Needless to say, Merkel and her center-right coalition is in effect being squeezed from both sides of the political aisle, and as such, there does appear to be a major political realignment happening throughout Germany. Keep in mind that the AfD is not just syphoning off votes from the center-right coalition, from both the Christian Democratic Union as well as the Christian Social Union in Bavaria. Amazingly they are also becoming very popular among traditionally leftwing strongholds such as the once industrial heartlands of Western Germany. In fact, surveys have confirmed that the vast majority of AfD voters affirmed that they voted for the party because they had become so disaffected and disillusioned with the mainstream parties, both right and left. Sound familiar? This is precisely the same pattern we saw with Donald Trump, where states that had been reliably leftwing in their voting since the 1980s suddenly voted for Trump, these were states like Wisconsin, Iowa, Michigan, and Pennsylvania which are industrial and manufacturing centers which turned away from the political left and embraced the nationalist populist right.
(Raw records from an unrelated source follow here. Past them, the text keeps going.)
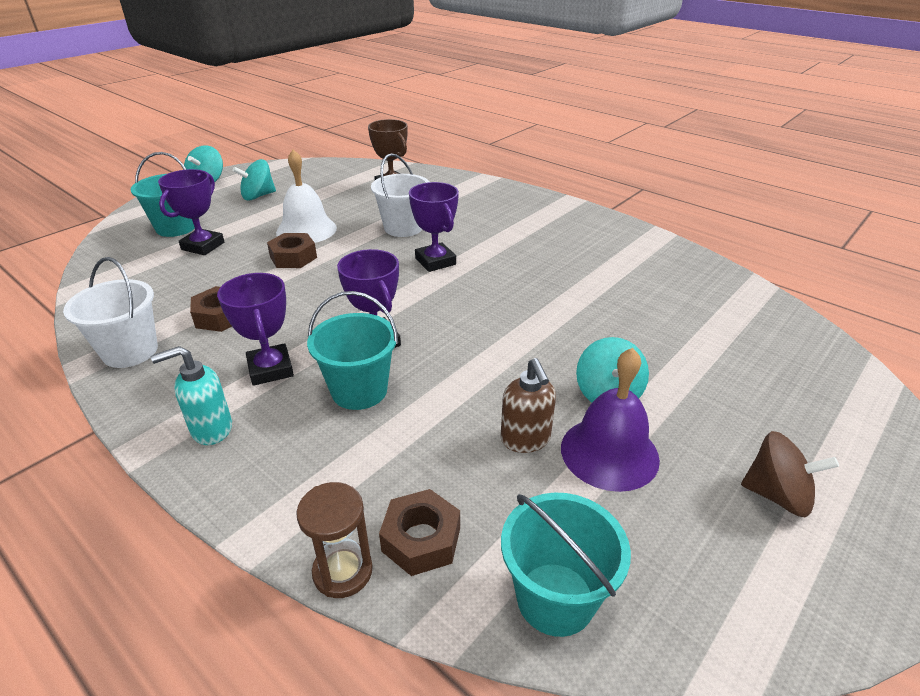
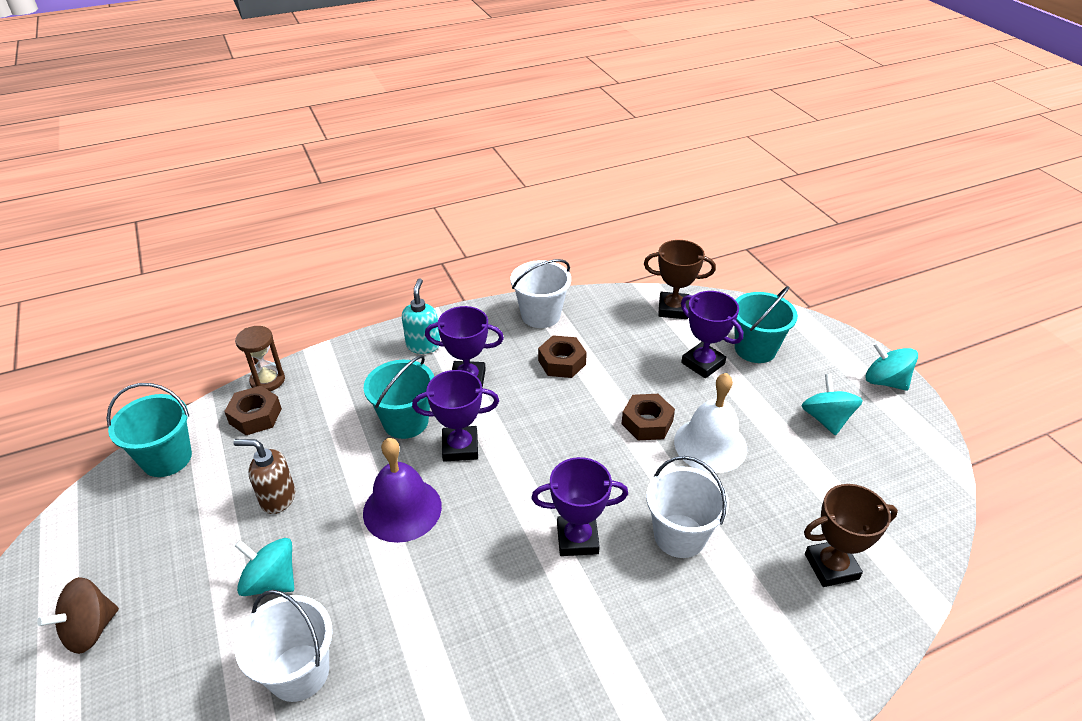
camera: 115 degrees right, 5 degrees up
(113, 272) = (673, 309): none -> brown trophy
(609, 453) = (221, 544): purple bell -> purple bell (402, 509)
(653, 342) = (299, 672): none -> white bucket

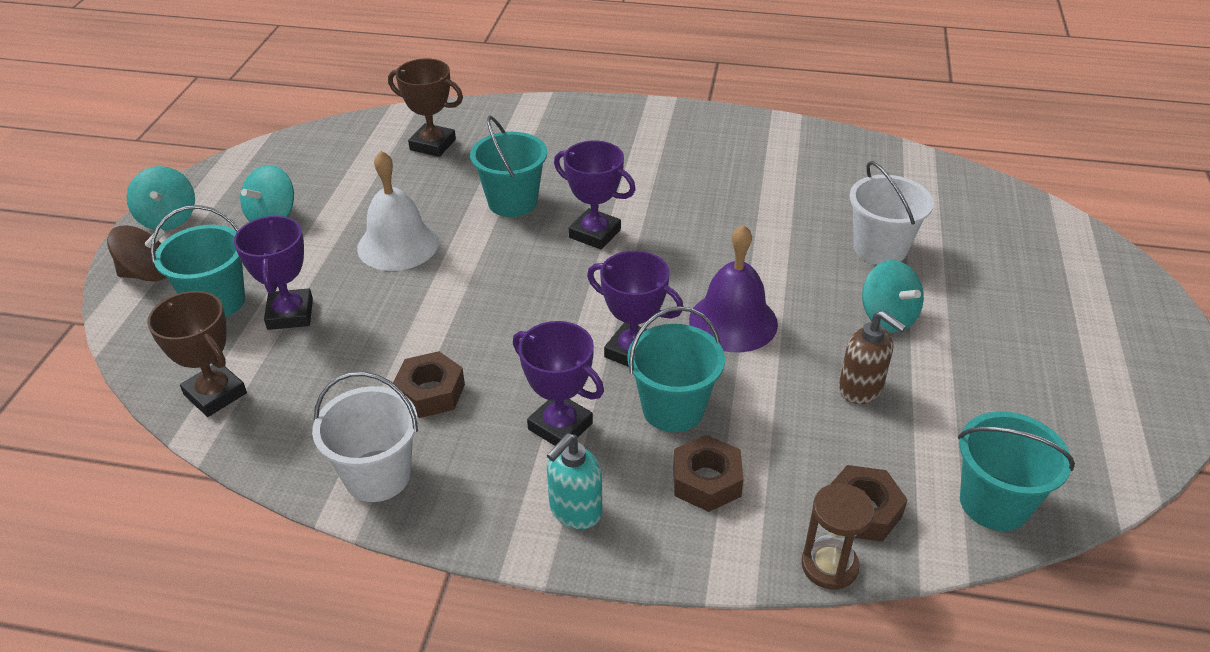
camera: 145 degrees left, 0 degrees up
(90, 629) = (1071, 351): brown spinning top -> brown spinning top (148, 274)
(647, 423) = (426, 287): brown nut -> brown nut (706, 481)
(679, 536) = (512, 202): white bucket -> turquoise bucket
Of course, I need not tell you, but the success of the AfD, like with Donald Trump, is largely due to the whole issue of immigration. The AfD is unapologetic when it comes to their staunch resistance against Merkel’s policy of open borders. In fact, this is the key reason why traditionally leftist voting demographics, such as the industrial workers, have been voting AfD. Union workers are listening to their representatives, aligned with the social liberals, actually defending mass immigration; in Germany, these union reps are coming out and saying that skill shortages among Germans means that Germany needs even more immigration. They fully support Angela Merkel and her plan to completely change the demographics of Europe; as you can imagine, this pro-immigration rhetoric does not sit too well with union members, the rank and file, the common folk as it were, who want to talk more about the shortage of decent manufacturing and industrial jobs, since they are all being shipped overseas on account of a globalist division of labor. And of course, it is precisely the AfD that is addressing these economic and immigration concerns.
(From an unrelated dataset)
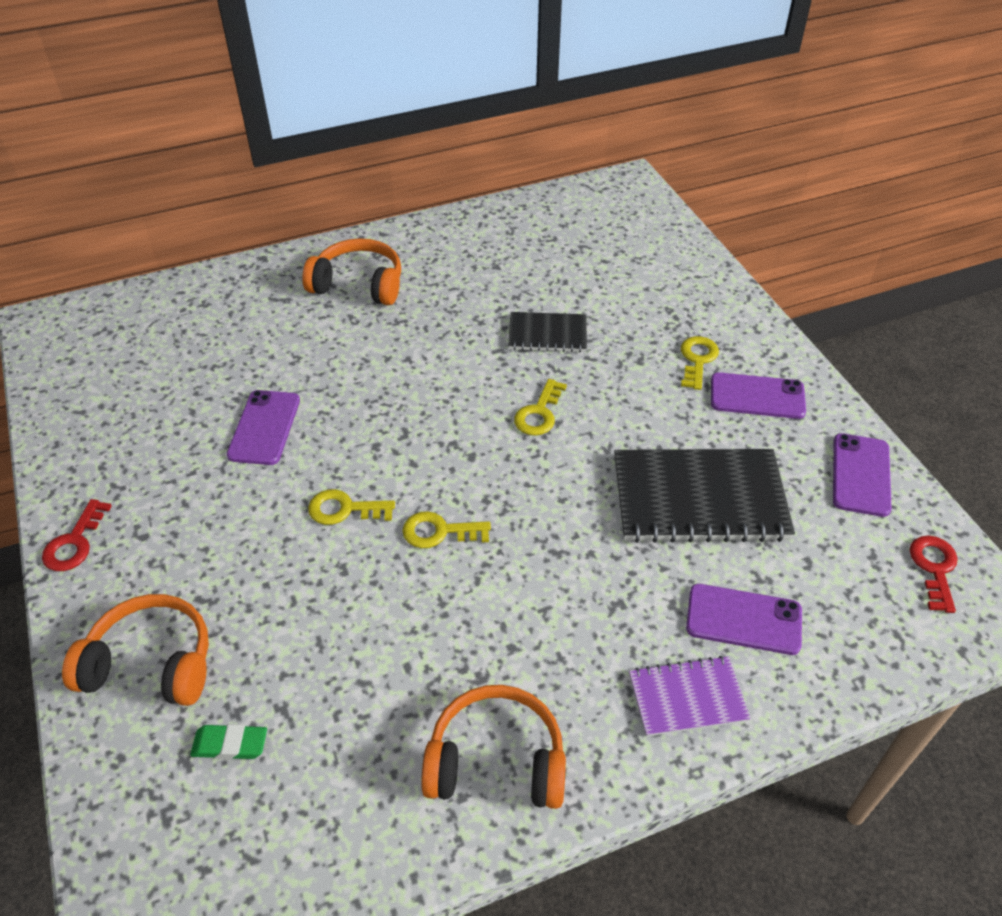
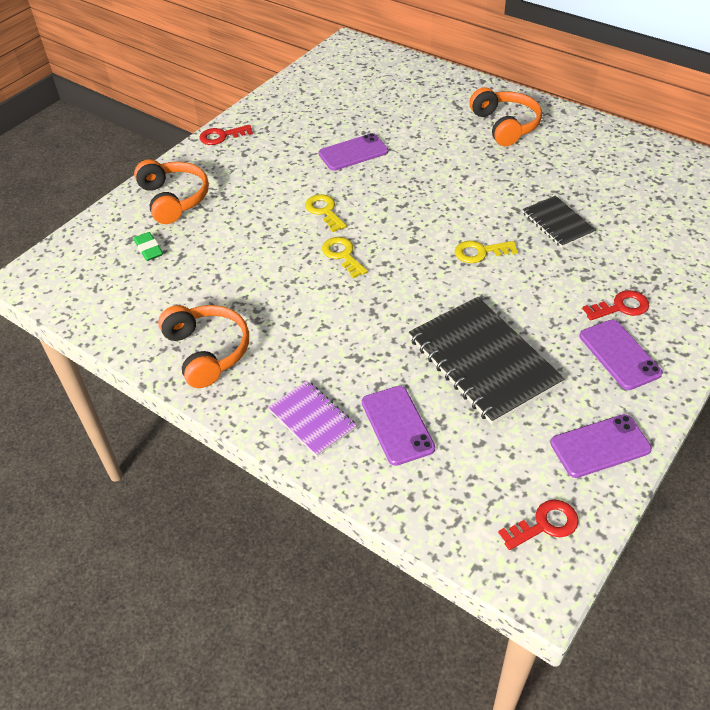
camera: 60 degrees right, 0 degrees up
(697, 359) = (621, 307): yellow key -> red key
What’s so neat is that the AfD is even changing the whole tenor of the debate. For example, they are coming out and saying, Hey, you want social justice? Are you concerned about social responsibility? Then social justice begins with recognizing that there is a fundamental contradiction between being advocates of mass immigration on the one hand and the survival and integrity of the welfare state of German citizens on the other. The political left simply cannot possibly claim to be both guardians of the welfare state on the one hand and proponents of unfettered immigration on the other. They are inevitably going to favor the immigrant at the expense, quite literally, at the expense of the citizen, and there is simply nothing just about that! And so you have AfD coming out and saying: ‘Hey, we are all for social justice; but social justice FOR Germans and BY Germans, not an open invitation by our secular elite to live off of the hard work and ingenuity of the German population; that is just crazy, and completely unsustainable, economically and culturally.’
We will be keeping our eyes on how things develop in the run up to the elections in Bavaria; this of course on the heels of the nationalist Sweden Democrats and the gains that they made in their last election in September. Together with the rise of the right in France and Italy and Austria, this really does mean that we are seeing nothing less than the rise of a new political order sweeping the continent of Europe for generations to come.